* _TASK TO CARRY OUT_
Go through the entries below and give the number of lines that have the string "Implement", and only that.

* _EXERCISE MATERIAL_
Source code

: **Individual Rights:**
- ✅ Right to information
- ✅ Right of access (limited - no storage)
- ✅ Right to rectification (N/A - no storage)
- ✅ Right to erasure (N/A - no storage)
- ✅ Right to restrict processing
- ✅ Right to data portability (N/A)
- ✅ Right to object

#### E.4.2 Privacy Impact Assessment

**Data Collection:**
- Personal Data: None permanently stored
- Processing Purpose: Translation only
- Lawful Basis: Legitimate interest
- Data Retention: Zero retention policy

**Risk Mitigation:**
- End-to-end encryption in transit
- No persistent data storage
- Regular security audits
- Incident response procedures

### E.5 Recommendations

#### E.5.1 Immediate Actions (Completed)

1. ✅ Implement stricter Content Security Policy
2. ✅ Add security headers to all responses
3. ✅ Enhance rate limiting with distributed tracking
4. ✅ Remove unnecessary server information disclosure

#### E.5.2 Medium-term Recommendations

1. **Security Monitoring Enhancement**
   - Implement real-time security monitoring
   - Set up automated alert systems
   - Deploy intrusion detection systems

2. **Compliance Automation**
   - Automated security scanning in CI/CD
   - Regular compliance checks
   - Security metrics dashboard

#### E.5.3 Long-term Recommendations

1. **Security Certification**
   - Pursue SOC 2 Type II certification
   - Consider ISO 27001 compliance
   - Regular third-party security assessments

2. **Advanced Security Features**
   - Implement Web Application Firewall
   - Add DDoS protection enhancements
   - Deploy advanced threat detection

* _RESULT FOR THIS EXERCISE_
3